While I’m writing this, and as you can see in the picture above, the Next Bike stand on Moorland Road is damaged. Rack number five has red tape around it which means you can’t leave a bike there. The data set is currently showing the maximum capacity of the stand as seven, when in fact it’s actually six. This is a problem if you’re looking for somewhere to leave you rented bike.
At the end of last year a section of Avon Street car park, covering 414 parking spaces, was closed due to vandalism. The data set still reported the full actual capacity, so the parking apps were showing incorrect data during this period.
The carbon monoxide sensor on Windsor Bridge occasionally seems to glitch and show recordings of 10B ppm, suggesting the bridge is embedded in a solid block of carbon.

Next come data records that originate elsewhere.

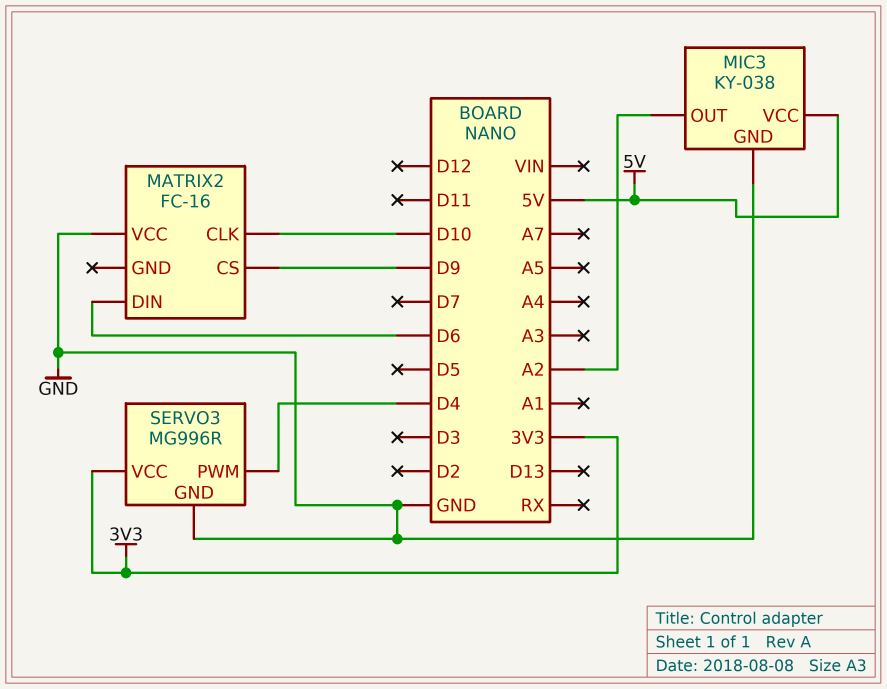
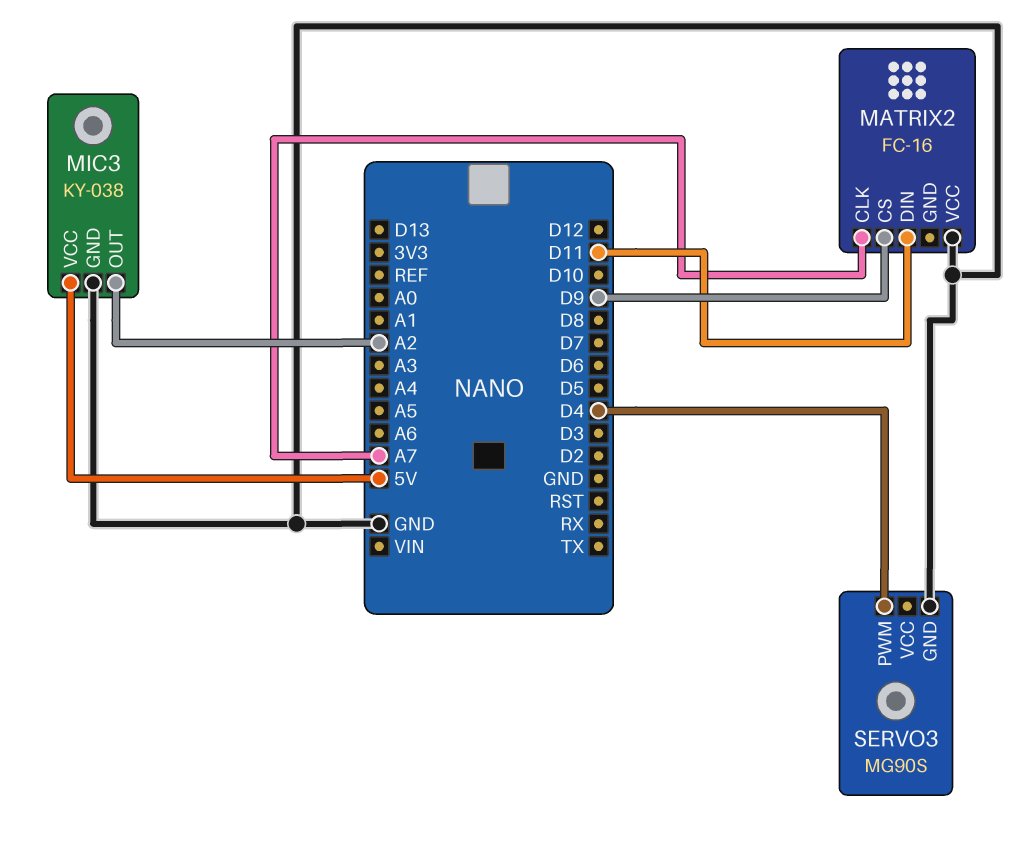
MATRIX2 pin CLK: D10 -> A7
MATRIX2 pin DIN: D6 -> D11
SERVO3: MG996R -> MG90S
SERVO3 pin VCC: 3V3 -> none

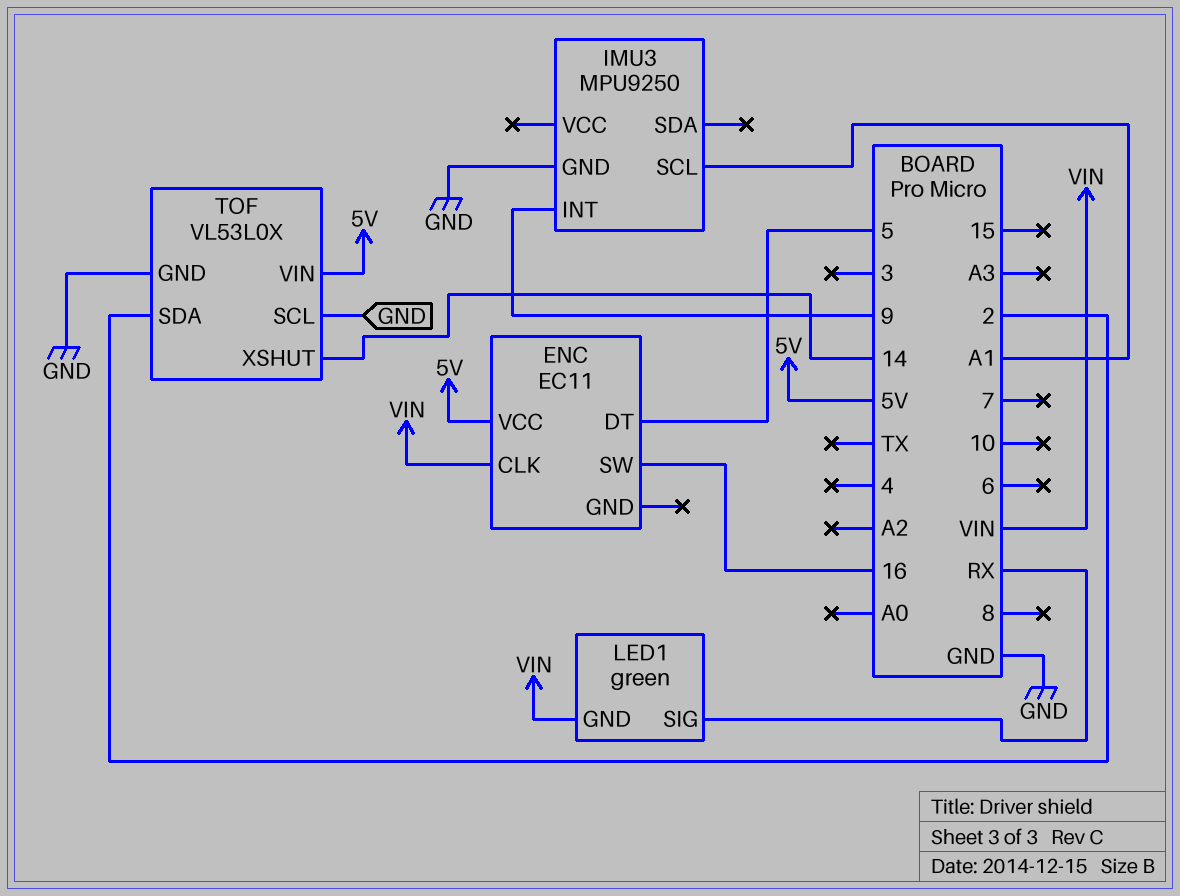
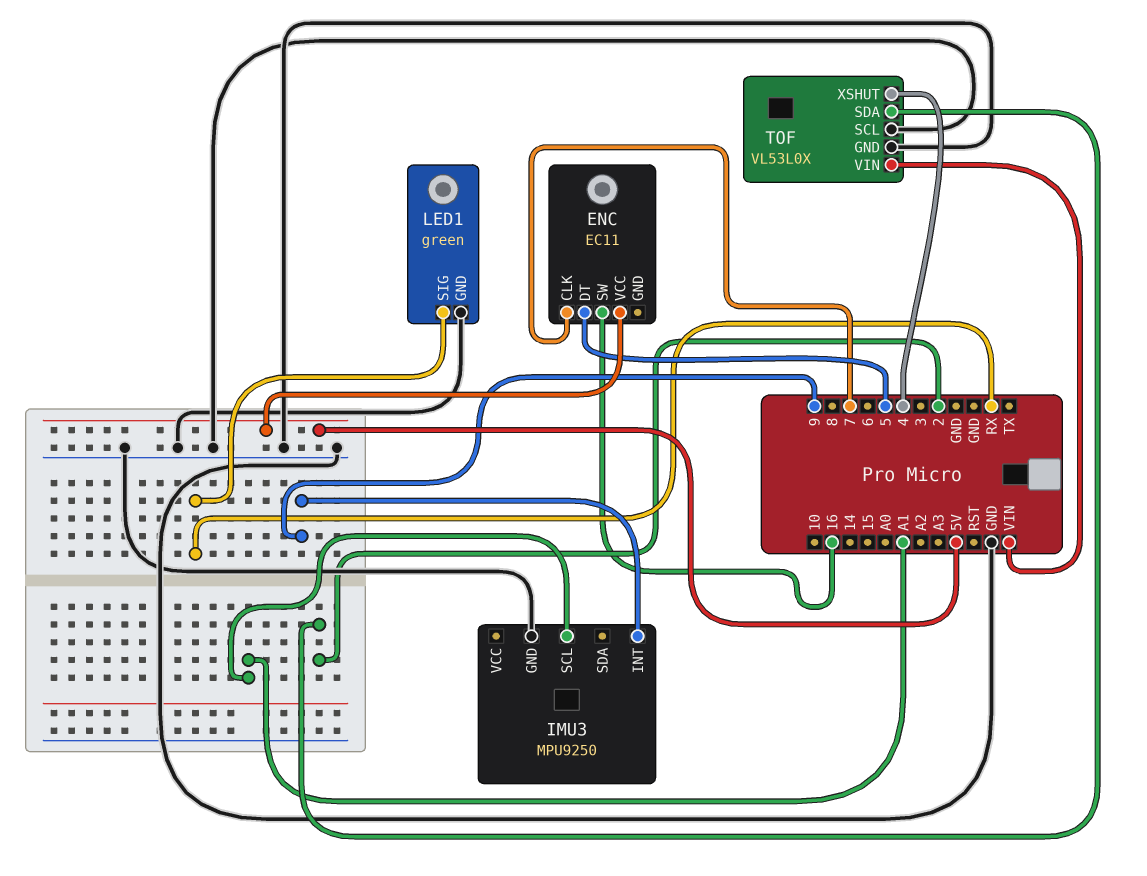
ENC pin CLK: VIN -> 7
LED1 pin GND: VIN -> GND
TOF pin VIN: 5V -> VIN
TOF pin XSHUT: 14 -> 4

And sometimes the real-time information screens at the local bus stops are missing a bus.
Live and real-time information is based on sensors and equipment that can be accidentally or deliberately broken. When the data is available to only a few people, perhaps those involved in looking after the car park or reporting on air quality, then the impacts are likely to be quite small. There are likely to be existing processes to handle these issues, such as issuing a press release, closing off affected areas and, increasingly, reporting via social media.
But when that information is published as open data made available to through live feeds and applications, then the impacts of poor or incorrect data might be larger. This is a side effect of opening up live and real-time information that many data publishers may not have considered.

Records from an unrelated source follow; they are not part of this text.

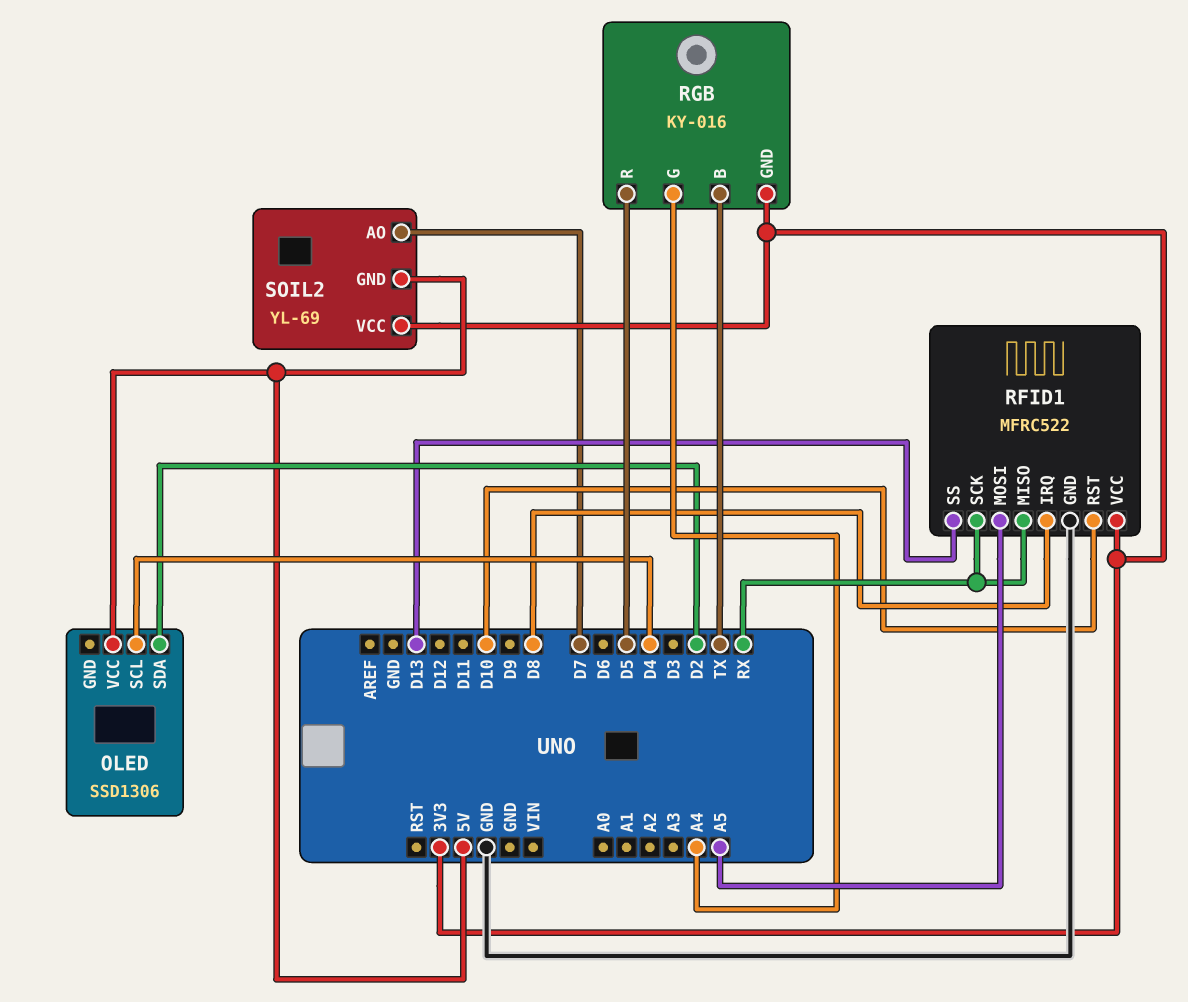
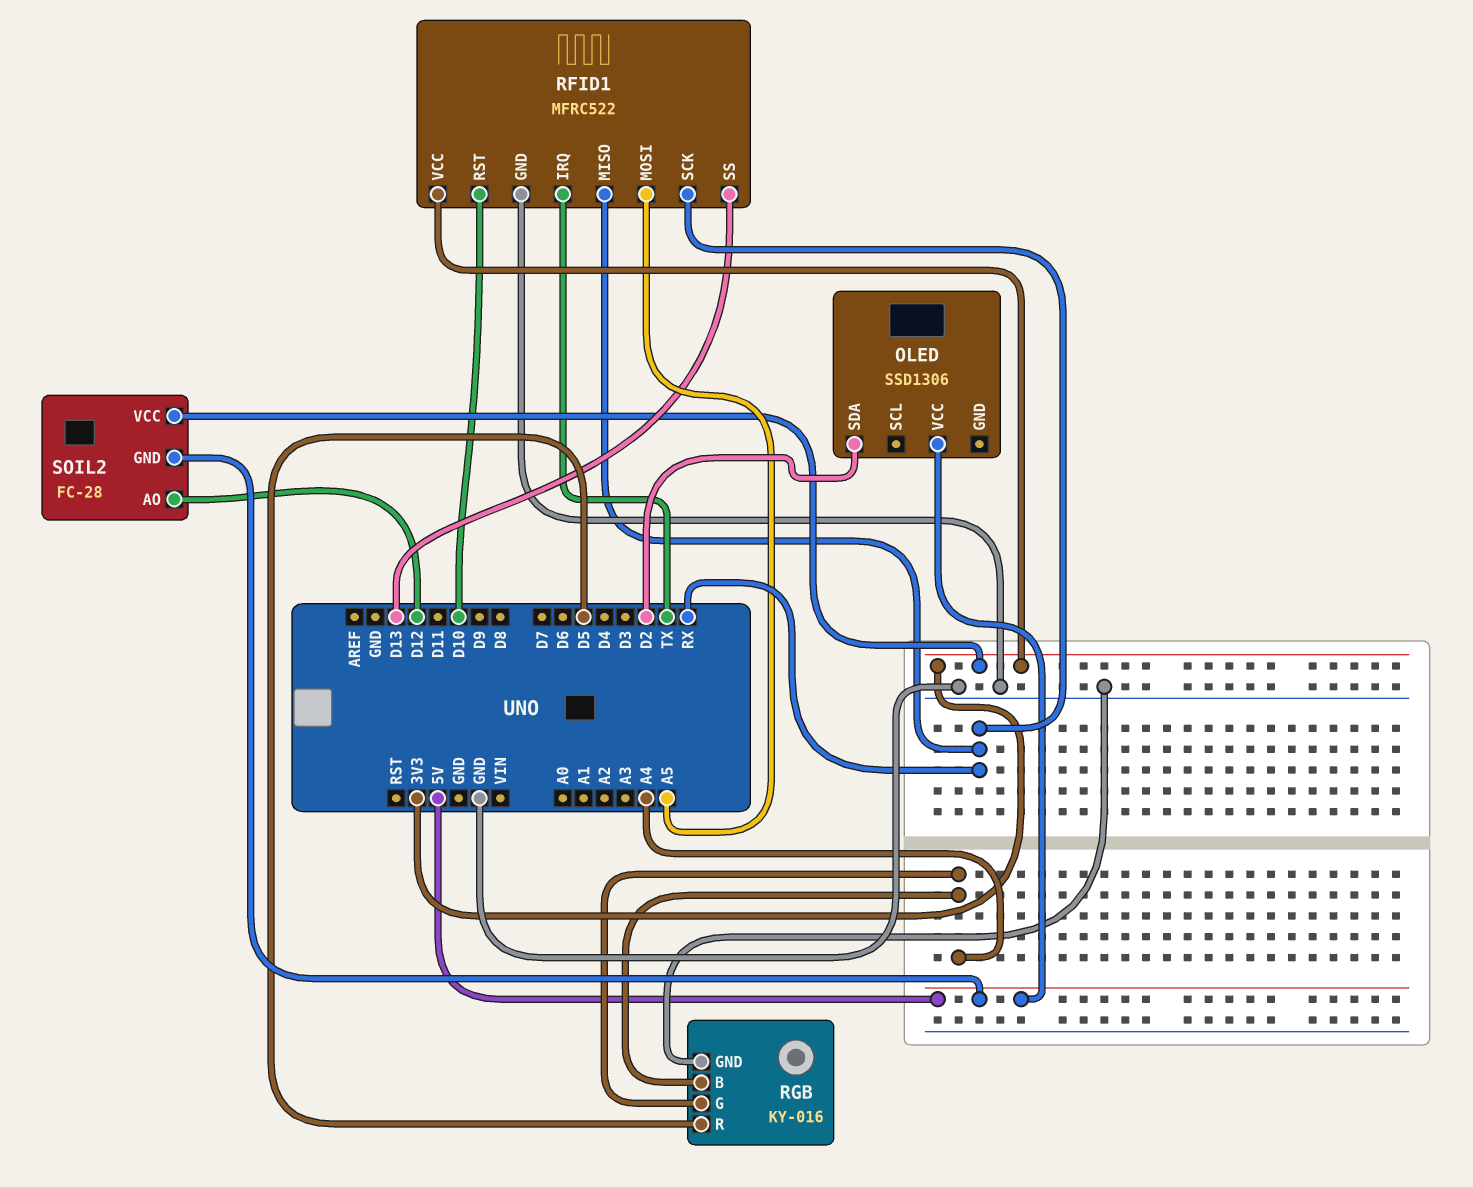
OLED pin SCL: D4 -> none
RFID1 pin IRQ: D8 -> TX
RGB pin B: TX -> A4
RGB pin GND: 3V3 -> GND
SOIL2: YL-69 -> FC-28
SOIL2 pin AO: D7 -> D12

How do you handle this type of issue? We’d suggest there are several ways:
- As developers you need to be aware that real world data is often messy and broken. Be prepared to deal with weird outliers. We can’t simply remove all suspect data from the store because it might actually be useful. For example, what if we want to report on sensor reliability?
- As data publishers you should produce documentation that describes what quality control processes you carry out. Here’s an example for our parking data. This can help build confidence in the data and set expectation
- Data publishers and developers need to keep one another informed about significant problems or changes. Whether it’s via social media or tools like Slack, its important for the publishers and consumers of data to share information so that any urgent issues can be addressed
- Data publishers might also want to support historical analysis of data by adding annotations to your data to explain outliers and add context. One way to do this is to keep a separate data set that records significant events, allowing someone to do some quality control or cleaning at a later date
At Bath: Hacked we’re doing the first three of these already. But, as we move into having nearly a years worth of historical data for some of our live datasets and an increasing number of mobile applications reporting on parking data, we’ll need to think about annotating some of our data.
What approaches are you taking to deal with the live data you’re publishing or consuming?